● **Zlecenie 1**
Zwróć dokładnie fragment tekstu o wpływach z Gwiezdnych wojen od „Postanowiłem odświeżyć pamięć” aż do „20 lat temu.” włącznie.

● **Dostarczony tekst**
# # # # # # #
Postanowiłem odświeżyć pamięć i znalazłem artykuł z 5 września 1999:
Wartość samych umów licencyjnych, podpisanych przez firmę LucasFilm w związku z pojawieniem się "Mrocznego Widma" na ekranach kin całego świata, przekracza 3 mld USD. George Lucas zainkasuje 90 proc. wpływów z nowego filmu, generalny dystrybutor - 20th Century Fox - otrzyma zaledwie 7,5 proc. i będzie to głównie przychód ze sprzedaży biletów. Poprzednie edycje "Gwiezdnych wojen" przyniosły w sumie 7,2 mld USD z umów licencyjnych, sprzedaży biletów i kaset wideo.
Minimalna wartość kontraktu promocyjnego wynosi milion dolarów. Koncern PepsiCo zapłacił 2 mld USD, Hasbro - 500 mln USD, Galoob - 140 mln USD, Lego - 50 mln USD, a Topps i Sony po milionie dolarów.
https://www.wprost.pl/tygodnik/5453/tasmy-sukcesu.html
To było 20 lat temu.
Taka jest siła marki i to tak trochę w temacie jak to 500+ wydane na SW zrujnowałoby Disneya
Oczywiste że firmy korzystając z logo Star Wars reklamowały swoje produkty i jednocześnie reklamowały TPM.
Tutaj ciekawostka box office:
TPM $1,027,044,677
AOTC $649,398,328
ROTS $848,754,768
W 2002 roku
koncern Pepsi postanowił, że będzie się promował Spider-manem, a nie Klonami.
# # # # # # #
● **Dostarczone rekordy**
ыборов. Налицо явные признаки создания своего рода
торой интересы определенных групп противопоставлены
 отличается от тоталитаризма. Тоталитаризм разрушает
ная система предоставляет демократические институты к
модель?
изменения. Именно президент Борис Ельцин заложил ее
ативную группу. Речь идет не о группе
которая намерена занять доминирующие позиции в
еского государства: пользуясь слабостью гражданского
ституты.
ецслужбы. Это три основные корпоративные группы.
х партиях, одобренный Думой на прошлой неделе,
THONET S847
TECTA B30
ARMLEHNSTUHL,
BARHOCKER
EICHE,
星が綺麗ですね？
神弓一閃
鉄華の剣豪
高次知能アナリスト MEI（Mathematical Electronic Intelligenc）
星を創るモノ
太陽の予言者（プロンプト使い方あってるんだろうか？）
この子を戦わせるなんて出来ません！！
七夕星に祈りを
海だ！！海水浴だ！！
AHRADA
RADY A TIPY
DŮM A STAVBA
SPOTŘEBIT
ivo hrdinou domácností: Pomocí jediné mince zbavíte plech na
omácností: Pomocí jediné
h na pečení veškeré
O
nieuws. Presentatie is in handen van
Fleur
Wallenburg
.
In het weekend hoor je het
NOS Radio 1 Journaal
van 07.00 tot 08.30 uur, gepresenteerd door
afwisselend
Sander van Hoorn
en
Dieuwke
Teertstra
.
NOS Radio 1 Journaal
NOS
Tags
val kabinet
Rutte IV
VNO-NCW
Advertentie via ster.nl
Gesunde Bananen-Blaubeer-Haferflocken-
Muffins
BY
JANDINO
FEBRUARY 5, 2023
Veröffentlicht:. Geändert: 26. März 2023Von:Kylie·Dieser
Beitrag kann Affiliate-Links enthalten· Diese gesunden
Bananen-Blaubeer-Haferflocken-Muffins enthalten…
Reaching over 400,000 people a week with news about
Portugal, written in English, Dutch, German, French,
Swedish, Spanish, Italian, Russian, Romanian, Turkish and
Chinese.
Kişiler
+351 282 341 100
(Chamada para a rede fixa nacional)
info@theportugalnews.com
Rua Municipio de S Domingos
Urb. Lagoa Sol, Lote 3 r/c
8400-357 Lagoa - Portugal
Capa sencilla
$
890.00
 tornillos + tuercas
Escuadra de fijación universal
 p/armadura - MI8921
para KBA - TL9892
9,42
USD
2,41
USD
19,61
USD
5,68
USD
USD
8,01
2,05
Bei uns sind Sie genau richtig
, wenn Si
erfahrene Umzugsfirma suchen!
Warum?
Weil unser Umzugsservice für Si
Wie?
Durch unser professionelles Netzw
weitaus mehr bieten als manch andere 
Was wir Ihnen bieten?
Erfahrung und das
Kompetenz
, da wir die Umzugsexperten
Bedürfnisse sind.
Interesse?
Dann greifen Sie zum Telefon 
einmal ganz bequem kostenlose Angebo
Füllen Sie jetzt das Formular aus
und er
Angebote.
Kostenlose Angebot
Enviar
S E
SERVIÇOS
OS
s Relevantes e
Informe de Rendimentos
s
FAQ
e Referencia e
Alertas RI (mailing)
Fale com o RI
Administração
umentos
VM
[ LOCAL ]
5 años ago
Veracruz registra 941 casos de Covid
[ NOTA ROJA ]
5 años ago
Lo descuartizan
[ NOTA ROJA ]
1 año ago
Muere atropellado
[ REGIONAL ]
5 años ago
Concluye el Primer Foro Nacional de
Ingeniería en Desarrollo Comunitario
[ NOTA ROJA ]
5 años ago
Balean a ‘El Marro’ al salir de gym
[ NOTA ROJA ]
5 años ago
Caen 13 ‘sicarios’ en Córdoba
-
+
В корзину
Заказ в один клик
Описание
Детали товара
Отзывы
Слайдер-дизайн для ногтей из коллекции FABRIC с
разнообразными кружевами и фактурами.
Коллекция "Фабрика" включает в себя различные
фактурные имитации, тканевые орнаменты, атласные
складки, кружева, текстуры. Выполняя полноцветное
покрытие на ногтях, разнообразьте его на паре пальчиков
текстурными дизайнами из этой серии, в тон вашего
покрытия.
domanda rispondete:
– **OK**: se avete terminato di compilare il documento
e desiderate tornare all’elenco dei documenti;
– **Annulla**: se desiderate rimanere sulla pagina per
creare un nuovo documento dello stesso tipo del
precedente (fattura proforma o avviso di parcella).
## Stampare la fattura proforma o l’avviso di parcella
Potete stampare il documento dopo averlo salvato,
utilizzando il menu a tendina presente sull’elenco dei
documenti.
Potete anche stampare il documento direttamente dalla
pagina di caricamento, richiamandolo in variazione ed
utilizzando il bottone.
# # # # # # #
● **Zlecenie 2**
Przepisz wiernie wiersze rekordów od pierwszego wiersza rekordów aż do wiersza z „Weil unser Umzugsservice für Si” włącznie.

● **Odpowiedź 1**
Postanowiłem odświeżyć pamięć i znalazłem artykuł z 5 września 1999:
Wartość samych umów licencyjnych, podpisanych przez firmę LucasFilm w związku z pojawieniem się "Mrocznego Widma" na ekranach kin całego świata, przekracza 3 mld USD. George Lucas zainkasuje 90 proc. wpływów z nowego filmu, generalny dystrybutor - 20th Century Fox - otrzyma zaledwie 7,5 proc. i będzie to głównie przychód ze sprzedaży biletów. Poprzednie edycje "Gwiezdnych wojen" przyniosły w sumie 7,2 mld USD z umów licencyjnych, sprzedaży biletów i kaset wideo.
Minimalna wartość kontraktu promocyjnego wynosi milion dolarów. Koncern PepsiCo zapłacił 2 mld USD, Hasbro - 500 mln USD, Galoob - 140 mln USD, Lego - 50 mln USD, a Topps i Sony po milionie dolarów.
https://www.wprost.pl/tygodnik/5453/tasmy-sukcesu.html
To było 20 lat temu.

● **Odpowiedź 2**
ыборов. Налицо явные признаки создания своего рода
торой интересы определенных групп противопоставлены
 отличается от тоталитаризма. Тоталитаризм разрушает
ная система предоставляет демократические институты к
модель?
изменения. Именно президент Борис Ельцин заложил ее
ативную группу. Речь идет не о группе
которая намерена занять доминирующие позиции в
еского государства: пользуясь слабостью гражданского
ституты.
ецслужбы. Это три основные корпоративные группы.
х партиях, одобренный Думой на прошлой неделе,
THONET S847
TECTA B30
ARMLEHNSTUHL,
BARHOCKER
EICHE,
星が綺麗ですね？
神弓一閃
鉄華の剣豪
高次知能アナリスト MEI（Mathematical Electronic Intelligenc）
星を創るモノ
太陽の予言者（プロンプト使い方あってるんだろうか？）
この子を戦わせるなんて出来ません！！
七夕星に祈りを
海だ！！海水浴だ！！
AHRADA
RADY A TIPY
DŮM A STAVBA
SPOTŘEBIT
ivo hrdinou domácností: Pomocí jediné mince zbavíte plech na
omácností: Pomocí jediné
h na pečení veškeré
O
nieuws. Presentatie is in handen van
Fleur
Wallenburg
.
In het weekend hoor je het
NOS Radio 1 Journaal
van 07.00 tot 08.30 uur, gepresenteerd door
afwisselend
Sander van Hoorn
en
Dieuwke
Teertstra
.
NOS Radio 1 Journaal
NOS
Tags
val kabinet
Rutte IV
VNO-NCW
Advertentie via ster.nl
Gesunde Bananen-Blaubeer-Haferflocken-
Muffins
BY
JANDINO
FEBRUARY 5, 2023
Veröffentlicht:. Geändert: 26. März 2023Von:Kylie·Dieser
Beitrag kann Affiliate-Links enthalten· Diese gesunden
Bananen-Blaubeer-Haferflocken-Muffins enthalten…
Reaching over 400,000 people a week with news about
Portugal, written in English, Dutch, German, French,
Swedish, Spanish, Italian, Russian, Romanian, Turkish and
Chinese.
Kişiler
+351 282 341 100
(Chamada para a rede fixa nacional)
info@theportugalnews.com
Rua Municipio de S Domingos
Urb. Lagoa Sol, Lote 3 r/c
8400-357 Lagoa - Portugal
Capa sencilla
$
890.00
 tornillos + tuercas
Escuadra de fijación universal
 p/armadura - MI8921
para KBA - TL9892
9,42
USD
2,41
USD
19,61
USD
5,68
USD
USD
8,01
2,05
Bei uns sind Sie genau richtig
, wenn Si
erfahrene Umzugsfirma suchen!
Warum?
Weil unser Umzugsservice für Si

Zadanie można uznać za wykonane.